(Dataset excerpts)
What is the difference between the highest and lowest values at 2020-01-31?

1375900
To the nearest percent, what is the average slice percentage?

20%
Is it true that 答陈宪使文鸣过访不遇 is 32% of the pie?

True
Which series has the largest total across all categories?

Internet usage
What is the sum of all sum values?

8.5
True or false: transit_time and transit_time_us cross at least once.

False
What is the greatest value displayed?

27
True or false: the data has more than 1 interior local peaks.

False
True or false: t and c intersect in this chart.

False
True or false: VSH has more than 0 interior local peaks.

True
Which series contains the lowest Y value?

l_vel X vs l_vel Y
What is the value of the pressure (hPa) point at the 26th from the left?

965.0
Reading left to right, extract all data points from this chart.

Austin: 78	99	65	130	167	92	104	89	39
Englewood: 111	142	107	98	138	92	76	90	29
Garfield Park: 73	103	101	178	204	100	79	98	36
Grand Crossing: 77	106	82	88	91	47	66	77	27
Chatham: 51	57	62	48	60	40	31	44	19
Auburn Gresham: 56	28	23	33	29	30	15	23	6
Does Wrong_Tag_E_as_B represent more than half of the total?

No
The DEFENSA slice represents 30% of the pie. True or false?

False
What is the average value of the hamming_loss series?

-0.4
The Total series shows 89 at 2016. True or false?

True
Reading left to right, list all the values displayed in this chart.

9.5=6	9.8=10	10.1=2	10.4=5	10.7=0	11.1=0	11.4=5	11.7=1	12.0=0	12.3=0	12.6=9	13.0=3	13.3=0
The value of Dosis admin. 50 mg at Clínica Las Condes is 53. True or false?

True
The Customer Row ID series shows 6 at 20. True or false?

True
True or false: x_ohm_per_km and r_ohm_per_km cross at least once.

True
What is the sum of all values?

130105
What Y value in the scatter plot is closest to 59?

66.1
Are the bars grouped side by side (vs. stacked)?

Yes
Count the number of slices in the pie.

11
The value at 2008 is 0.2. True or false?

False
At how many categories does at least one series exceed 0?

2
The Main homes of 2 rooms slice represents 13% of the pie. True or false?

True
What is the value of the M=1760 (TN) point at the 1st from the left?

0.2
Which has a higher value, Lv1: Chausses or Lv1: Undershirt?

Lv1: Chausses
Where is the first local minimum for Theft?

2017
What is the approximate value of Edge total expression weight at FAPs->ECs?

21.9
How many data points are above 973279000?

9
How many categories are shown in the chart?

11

DIRECTIONS FOR THIS TASK: Reproduce all of the rows above word for word, without any changes.

EXERCISE RESPONSE:
What is the difference between the highest and lowest values at 2020-01-31?

1375900
To the nearest percent, what is the average slice percentage?

20%
Is it true that 答陈宪使文鸣过访不遇 is 32% of the pie?

True
Which series has the largest total across all categories?

Internet usage
What is the sum of all sum values?

8.5
True or false: transit_time and transit_time_us cross at least once.

False
What is the greatest value displayed?

27
True or false: the data has more than 1 interior local peaks.

False
True or false: t and c intersect in this chart.

False
True or false: VSH has more than 0 interior local peaks.

True
Which series contains the lowest Y value?

l_vel X vs l_vel Y
What is the value of the pressure (hPa) point at the 26th from the left?

965.0
Reading left to right, extract all data points from this chart.

Austin: 78	99	65	130	167	92	104	89	39
Englewood: 111	142	107	98	138	92	76	90	29
Garfield Park: 73	103	101	178	204	100	79	98	36
Grand Crossing: 77	106	82	88	91	47	66	77	27
Chatham: 51	57	62	48	60	40	31	44	19
Auburn Gresham: 56	28	23	33	29	30	15	23	6
Does Wrong_Tag_E_as_B represent more than half of the total?

No
The DEFENSA slice represents 30% of the pie. True or false?

False
What is the average value of the hamming_loss series?

-0.4
The Total series shows 89 at 2016. True or false?

True
Reading left to right, list all the values displayed in this chart.

9.5=6	9.8=10	10.1=2	10.4=5	10.7=0	11.1=0	11.4=5	11.7=1	12.0=0	12.3=0	12.6=9	13.0=3	13.3=0
The value of Dosis admin. 50 mg at Clínica Las Condes is 53. True or false?

True
The Customer Row ID series shows 6 at 20. True or false?

True
True or false: x_ohm_per_km and r_ohm_per_km cross at least once.

True
What is the sum of all values?

130105
What Y value in the scatter plot is closest to 59?

66.1
Are the bars grouped side by side (vs. stacked)?

Yes
Count the number of slices in the pie.

11
The value at 2008 is 0.2. True or false?

False
At how many categories does at least one series exceed 0?

2
The Main homes of 2 rooms slice represents 13% of the pie. True or false?

True
What is the value of the M=1760 (TN) point at the 1st from the left?

0.2
Which has a higher value, Lv1: Chausses or Lv1: Undershirt?

Lv1: Chausses
Where is the first local minimum for Theft?

2017
What is the approximate value of Edge total expression weight at FAPs->ECs?

21.9
How many data points are above 973279000?

9
How many categories are shown in the chart?

11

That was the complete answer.